In Dynamic Programming, you store values of your computations which you can re-use later on to find the solution.

Lets investigate how it works to better understand it:

twoSum([10,20,40,50,60,70], 50)
//I removed one of the duplicate 10s to make the example simpler

In iteration 0:

value is 10. Our target number is 50. When I see the number 10 in index 0, I make a note that if I ever find a 40 (50 - 10 = 40) in this list, then I can find its pair in index 0.

So in our map, 40 points to 0.

In iteration 2:

value is 40. I look at map my map to see I previously found a pair for 40.

map[nums[x]] (which is the same as map[40]) will return 0.
That means I have a pair for 40 at index 0.
0 and 2 make a pair.


Does that make any sense now?

Unlike in your solution where you have 2 nested loops, you can store previously computed values. This will save you processing time, but waste more space in the memory (because the lookup table will be needing the memory)

Also since you're writing this in javascript, your map can be an object instead of an array. It'll also make debugging a lot easier ;)

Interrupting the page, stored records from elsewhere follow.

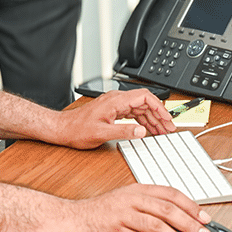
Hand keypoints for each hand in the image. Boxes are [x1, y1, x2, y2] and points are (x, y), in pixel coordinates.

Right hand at [55, 184, 212, 231]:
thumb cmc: (100, 212)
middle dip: (190, 224)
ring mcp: (123, 216)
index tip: (206, 217)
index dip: (191, 206)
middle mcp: (132, 200)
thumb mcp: (126, 200)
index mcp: (137, 189)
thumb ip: (150, 205)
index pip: (170, 194)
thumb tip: (179, 219)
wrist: (72, 219)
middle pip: (168, 210)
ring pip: (158, 228)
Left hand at [56, 89, 176, 149]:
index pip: (144, 97)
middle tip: (169, 128)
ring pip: (140, 108)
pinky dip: (142, 120)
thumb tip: (142, 131)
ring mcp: (115, 105)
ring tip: (162, 131)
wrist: (63, 128)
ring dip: (152, 119)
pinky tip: (148, 129)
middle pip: (145, 102)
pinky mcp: (113, 111)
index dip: (158, 107)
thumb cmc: (77, 129)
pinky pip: (133, 113)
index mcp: (115, 101)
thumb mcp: (102, 133)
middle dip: (159, 115)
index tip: (166, 118)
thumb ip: (123, 131)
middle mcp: (116, 100)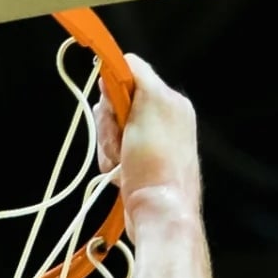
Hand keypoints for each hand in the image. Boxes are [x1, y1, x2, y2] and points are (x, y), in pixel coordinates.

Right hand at [95, 53, 200, 220]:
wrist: (159, 213)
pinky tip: (120, 174)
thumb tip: (115, 64)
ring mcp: (149, 143)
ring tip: (121, 162)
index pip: (130, 73)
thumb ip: (136, 75)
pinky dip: (110, 162)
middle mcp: (162, 118)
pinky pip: (111, 153)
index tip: (113, 108)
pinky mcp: (138, 165)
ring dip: (107, 146)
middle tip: (121, 142)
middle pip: (115, 104)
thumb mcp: (150, 103)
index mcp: (170, 100)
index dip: (114, 88)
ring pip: (109, 130)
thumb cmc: (158, 163)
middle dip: (109, 124)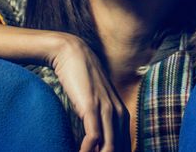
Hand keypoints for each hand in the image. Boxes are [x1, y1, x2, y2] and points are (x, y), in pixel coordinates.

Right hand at [50, 35, 129, 151]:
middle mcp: (118, 114)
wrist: (72, 53)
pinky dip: (87, 149)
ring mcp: (106, 109)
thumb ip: (99, 120)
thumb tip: (95, 141)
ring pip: (108, 147)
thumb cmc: (81, 80)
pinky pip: (94, 135)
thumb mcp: (95, 103)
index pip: (123, 148)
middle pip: (118, 150)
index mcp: (122, 115)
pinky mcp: (91, 106)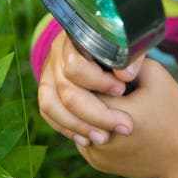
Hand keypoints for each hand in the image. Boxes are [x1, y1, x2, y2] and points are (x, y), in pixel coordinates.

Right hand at [37, 30, 144, 145]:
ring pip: (51, 104)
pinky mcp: (48, 88)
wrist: (104, 42)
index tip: (122, 90)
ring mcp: (49, 72)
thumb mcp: (129, 44)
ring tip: (104, 138)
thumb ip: (130, 57)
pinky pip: (48, 112)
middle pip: (66, 89)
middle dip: (95, 113)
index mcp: (75, 38)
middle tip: (123, 126)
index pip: (76, 65)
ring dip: (78, 125)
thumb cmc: (121, 44)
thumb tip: (126, 75)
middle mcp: (57, 53)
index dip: (98, 81)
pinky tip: (86, 139)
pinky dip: (66, 128)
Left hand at [76, 59, 177, 177]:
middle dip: (85, 88)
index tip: (104, 66)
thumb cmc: (174, 112)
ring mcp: (96, 154)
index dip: (92, 71)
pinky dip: (88, 123)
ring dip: (83, 106)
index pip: (83, 83)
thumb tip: (103, 46)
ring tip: (100, 94)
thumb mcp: (155, 76)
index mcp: (114, 113)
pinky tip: (104, 113)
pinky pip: (82, 136)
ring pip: (74, 120)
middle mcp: (100, 139)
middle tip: (103, 80)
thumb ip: (126, 60)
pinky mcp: (97, 163)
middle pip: (75, 102)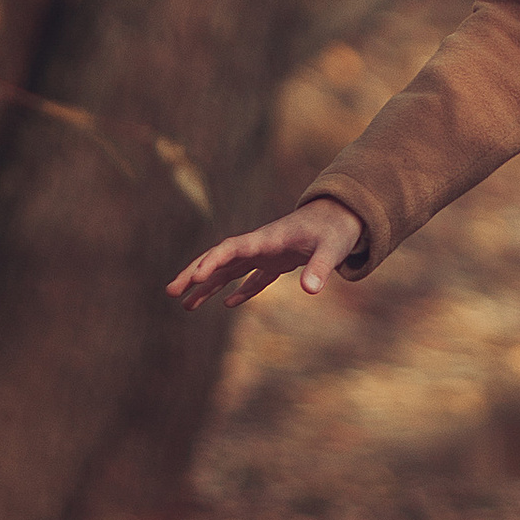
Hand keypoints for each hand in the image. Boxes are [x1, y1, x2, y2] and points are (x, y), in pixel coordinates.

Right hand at [167, 197, 363, 311]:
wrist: (347, 215)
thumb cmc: (338, 229)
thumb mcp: (332, 248)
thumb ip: (320, 267)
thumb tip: (310, 290)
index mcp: (267, 239)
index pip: (232, 249)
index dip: (213, 262)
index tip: (196, 277)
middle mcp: (261, 245)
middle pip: (220, 259)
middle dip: (195, 274)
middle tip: (172, 292)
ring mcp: (268, 253)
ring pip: (231, 270)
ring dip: (209, 286)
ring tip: (187, 305)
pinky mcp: (279, 261)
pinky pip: (253, 278)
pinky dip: (241, 290)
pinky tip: (228, 304)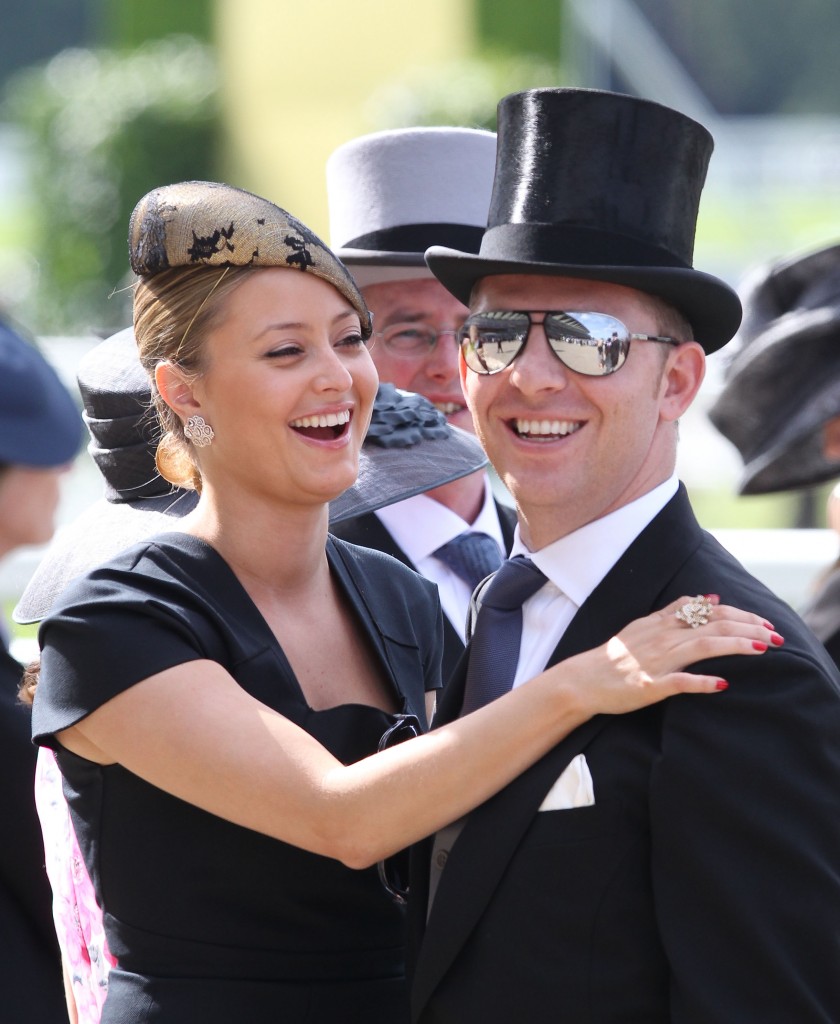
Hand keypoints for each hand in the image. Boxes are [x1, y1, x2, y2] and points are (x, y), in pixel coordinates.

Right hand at [568, 595, 779, 716]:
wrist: (584, 679)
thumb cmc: (616, 655)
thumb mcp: (645, 624)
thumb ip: (677, 611)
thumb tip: (710, 598)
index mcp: (663, 623)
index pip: (710, 613)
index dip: (742, 616)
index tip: (766, 623)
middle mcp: (663, 638)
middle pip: (713, 626)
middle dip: (748, 629)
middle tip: (776, 636)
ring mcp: (656, 662)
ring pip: (701, 647)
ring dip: (735, 647)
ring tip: (763, 649)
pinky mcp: (650, 686)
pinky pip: (678, 683)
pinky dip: (701, 682)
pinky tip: (723, 684)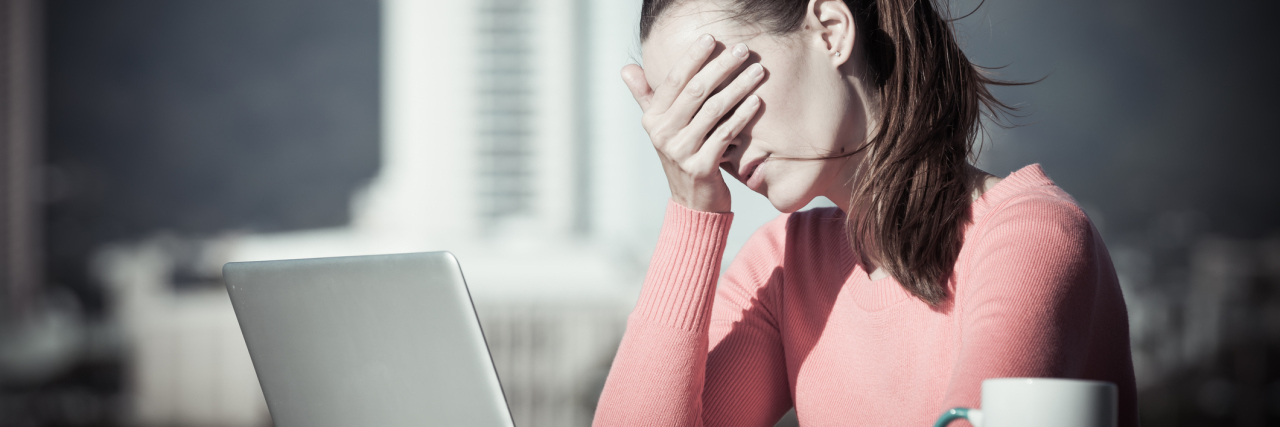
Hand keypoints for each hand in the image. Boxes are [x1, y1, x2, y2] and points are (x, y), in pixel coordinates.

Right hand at [622, 34, 764, 212]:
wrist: (693, 203)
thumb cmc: (681, 157)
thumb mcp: (660, 128)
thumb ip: (645, 97)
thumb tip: (626, 69)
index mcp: (652, 120)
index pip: (672, 80)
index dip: (692, 57)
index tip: (711, 38)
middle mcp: (663, 134)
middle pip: (696, 91)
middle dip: (721, 66)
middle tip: (744, 49)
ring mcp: (681, 151)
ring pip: (714, 109)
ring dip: (739, 87)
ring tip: (758, 71)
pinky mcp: (701, 167)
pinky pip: (726, 133)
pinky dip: (743, 115)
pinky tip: (757, 100)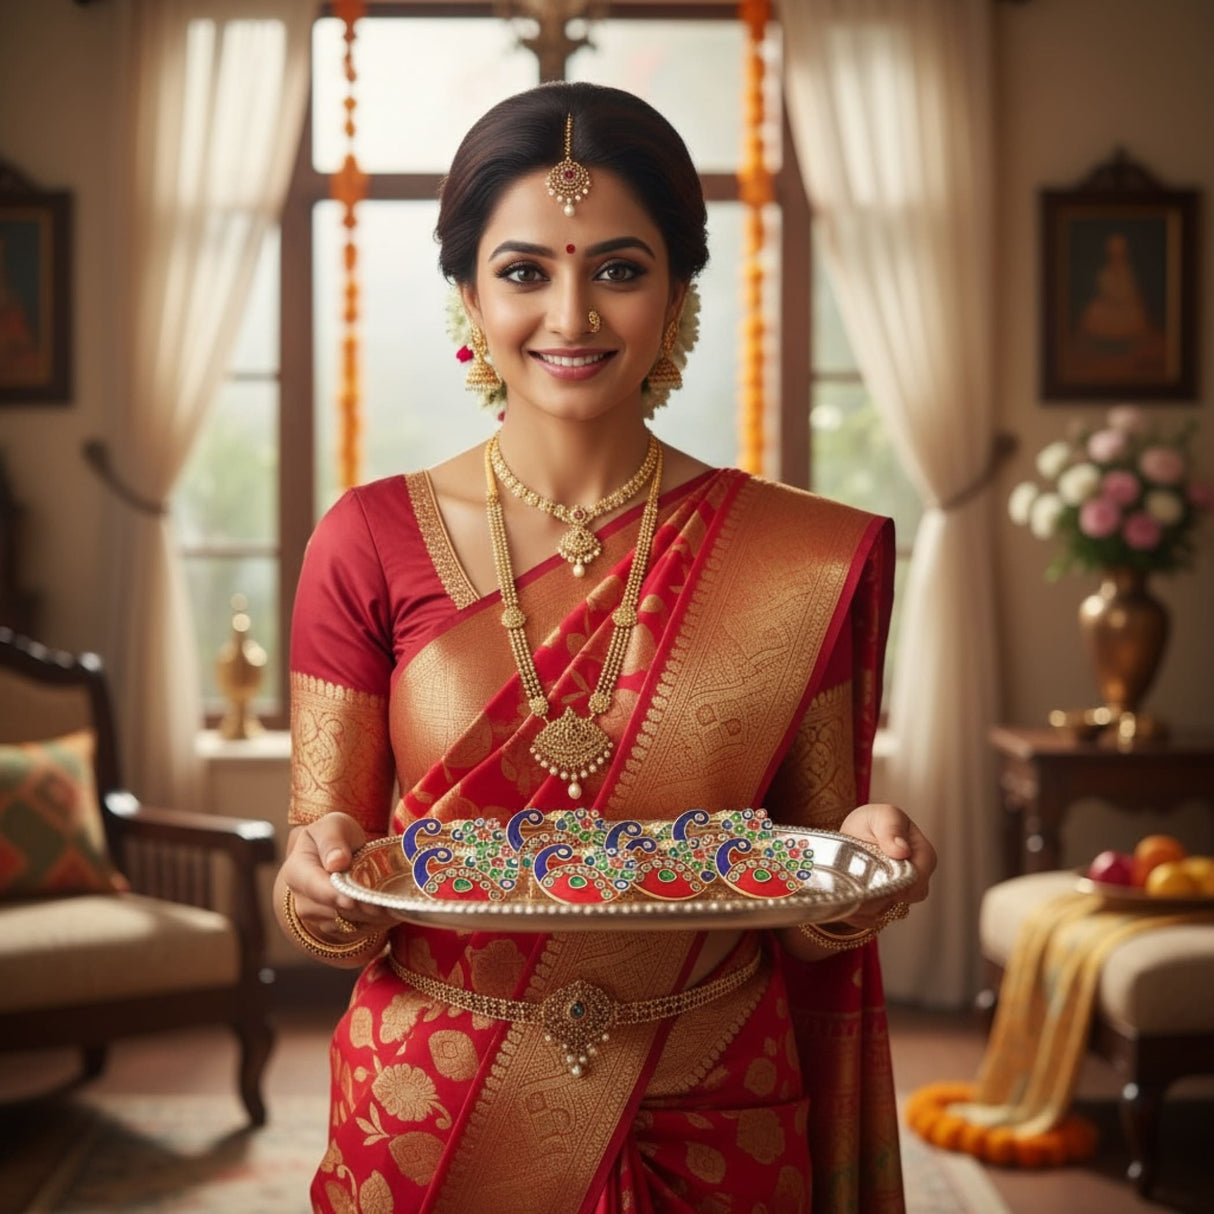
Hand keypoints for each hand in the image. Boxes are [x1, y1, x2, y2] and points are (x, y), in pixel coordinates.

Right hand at [278, 812, 398, 947]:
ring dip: (370, 917)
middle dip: (359, 908)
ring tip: (391, 905)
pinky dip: (374, 923)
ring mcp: (317, 916)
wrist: (336, 853)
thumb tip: (336, 862)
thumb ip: (332, 840)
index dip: (333, 896)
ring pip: (345, 923)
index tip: (351, 901)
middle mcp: (302, 899)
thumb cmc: (334, 836)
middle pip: (332, 910)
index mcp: (297, 871)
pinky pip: (354, 931)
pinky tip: (389, 911)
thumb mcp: (333, 825)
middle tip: (384, 904)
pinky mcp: (333, 927)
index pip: (315, 887)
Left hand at [834, 802, 935, 929]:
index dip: (904, 885)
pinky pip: (872, 918)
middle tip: (863, 889)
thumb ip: (892, 828)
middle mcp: (914, 879)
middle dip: (885, 897)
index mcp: (922, 856)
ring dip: (869, 907)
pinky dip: (858, 915)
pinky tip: (847, 903)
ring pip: (889, 911)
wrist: (854, 833)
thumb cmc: (873, 822)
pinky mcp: (880, 905)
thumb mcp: (882, 815)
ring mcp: (898, 894)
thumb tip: (902, 850)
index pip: (920, 878)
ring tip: (851, 893)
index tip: (885, 883)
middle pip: (907, 899)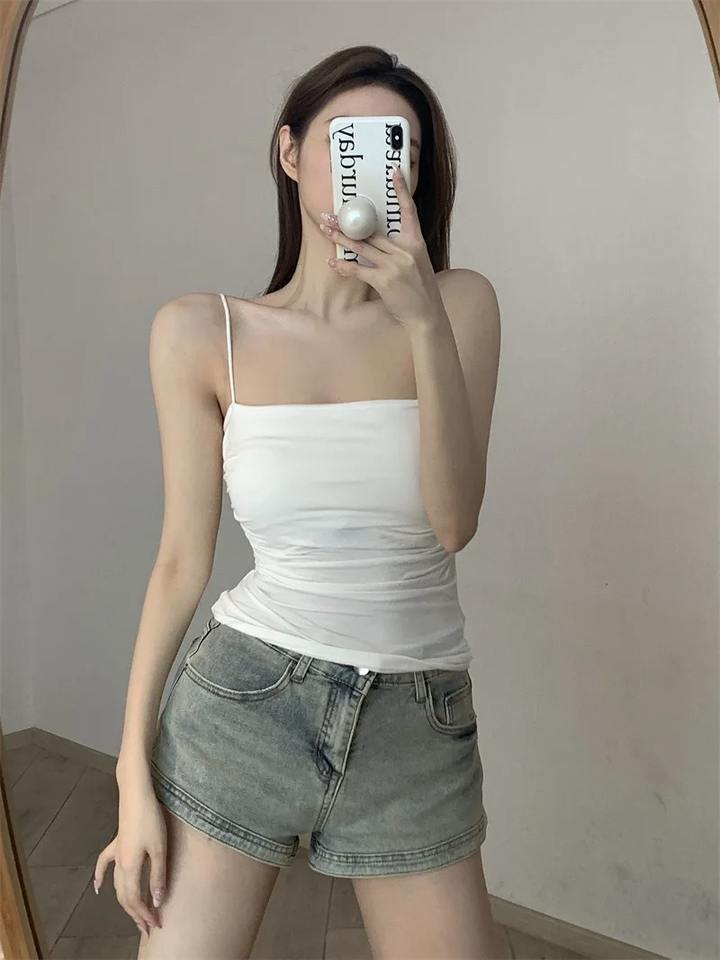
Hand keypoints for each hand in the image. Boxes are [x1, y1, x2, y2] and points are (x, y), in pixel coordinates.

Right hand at [94, 770, 165, 937]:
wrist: (136, 794)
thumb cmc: (151, 819)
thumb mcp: (159, 849)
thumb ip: (158, 876)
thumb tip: (157, 901)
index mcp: (130, 868)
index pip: (136, 900)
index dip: (144, 915)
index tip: (155, 925)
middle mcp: (119, 864)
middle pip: (125, 897)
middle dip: (136, 915)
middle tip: (147, 927)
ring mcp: (116, 853)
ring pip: (117, 886)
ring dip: (125, 902)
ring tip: (134, 915)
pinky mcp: (117, 842)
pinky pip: (104, 864)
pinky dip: (99, 877)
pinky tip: (97, 887)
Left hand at [320, 166, 443, 328]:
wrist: (426, 316)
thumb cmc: (420, 291)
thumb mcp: (416, 265)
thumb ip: (401, 251)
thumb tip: (376, 241)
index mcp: (416, 244)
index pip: (409, 211)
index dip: (402, 190)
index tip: (394, 172)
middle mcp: (406, 251)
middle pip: (372, 230)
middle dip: (348, 222)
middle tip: (330, 214)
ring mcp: (395, 265)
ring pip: (362, 246)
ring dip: (340, 238)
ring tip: (325, 230)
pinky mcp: (384, 280)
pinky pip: (359, 269)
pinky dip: (344, 266)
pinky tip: (333, 263)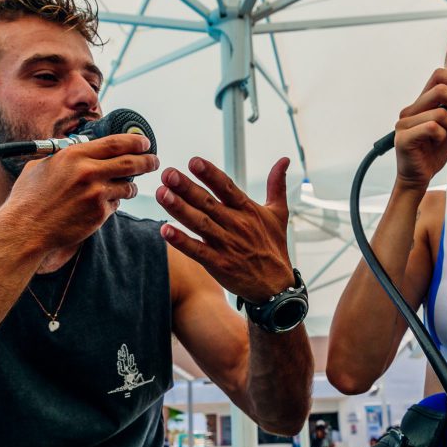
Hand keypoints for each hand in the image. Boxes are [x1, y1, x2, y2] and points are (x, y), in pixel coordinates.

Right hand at [4, 134, 158, 248]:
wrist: (26, 227)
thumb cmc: (30, 197)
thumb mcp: (43, 165)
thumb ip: (65, 156)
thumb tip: (78, 149)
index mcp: (75, 155)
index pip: (116, 143)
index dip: (135, 142)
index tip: (144, 142)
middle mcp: (89, 172)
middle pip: (130, 163)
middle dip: (147, 161)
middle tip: (154, 161)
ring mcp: (96, 194)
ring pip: (126, 186)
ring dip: (131, 186)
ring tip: (130, 186)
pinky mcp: (99, 214)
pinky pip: (115, 205)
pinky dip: (114, 202)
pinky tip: (106, 203)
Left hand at [156, 157, 294, 300]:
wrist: (276, 286)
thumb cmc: (274, 247)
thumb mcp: (278, 214)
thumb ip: (277, 185)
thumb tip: (284, 160)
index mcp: (248, 210)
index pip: (227, 188)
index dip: (210, 174)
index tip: (193, 161)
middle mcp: (236, 225)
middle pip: (208, 203)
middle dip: (187, 188)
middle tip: (168, 174)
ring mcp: (227, 245)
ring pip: (200, 224)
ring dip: (179, 209)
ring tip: (162, 194)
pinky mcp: (219, 264)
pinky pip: (197, 251)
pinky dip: (181, 241)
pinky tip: (165, 230)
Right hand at [394, 69, 446, 190]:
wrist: (418, 178)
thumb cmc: (434, 152)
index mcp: (421, 104)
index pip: (437, 77)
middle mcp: (410, 111)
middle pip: (439, 89)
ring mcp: (404, 123)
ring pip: (440, 113)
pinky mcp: (403, 137)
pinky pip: (433, 127)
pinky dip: (443, 136)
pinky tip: (438, 144)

Using HashMap approach using time complexity approx O(n),below is the following code:

let twoSum = (array, sum) => {
    let hashMap = {},
      results = []

        for (let i = 0; i < array.length; i++){
            if (hashMap[array[i]]){
                results.push([hashMap[array[i]], array[i]])
            }else{
                hashMap[sum - array[i]] = array[i];
            }
          }
          return results;
    }
console.log(twoSum([10,20,10,40,50,60,70,30],50));

result:

{[10, 40],[20, 30]}

I think the code is self explanatory ,even if you want help to understand it,let me know.I will be happy enough to for its explanation.

Hope it helps..


Please try the below code. It will give you all the unique pairs whose sum will be equal to the targetSum. It performs the binary search so will be better in performance. The time complexity of this solution is O(NLogN)

((arr,targetSum) => {
    if ((arr && arr.length === 0) || targetSum === undefined) {
        return false;
    } else {
        for (let x = 0; x <=arr.length -1; x++) {
            let partnerInPair = targetSum - arr[x];
            let start = x+1;
            let end = (arr.length) - 2;

             while(start <= end) {
                let mid = parseInt(((start + end)/2));
                if (arr[mid] === partnerInPair) {
                    console.log(`Pairs are ${arr[x]} and ${arr[mid]} `);
                    break;
                } else if(partnerInPair < arr[mid]) {
                    end = mid - 1;
                } else if(partnerInPair > arr[mid]) {
                    start = mid + 1;
                }
             }
        };

    };
})([0,1,2,3,4,5,6,7,8,9], 10)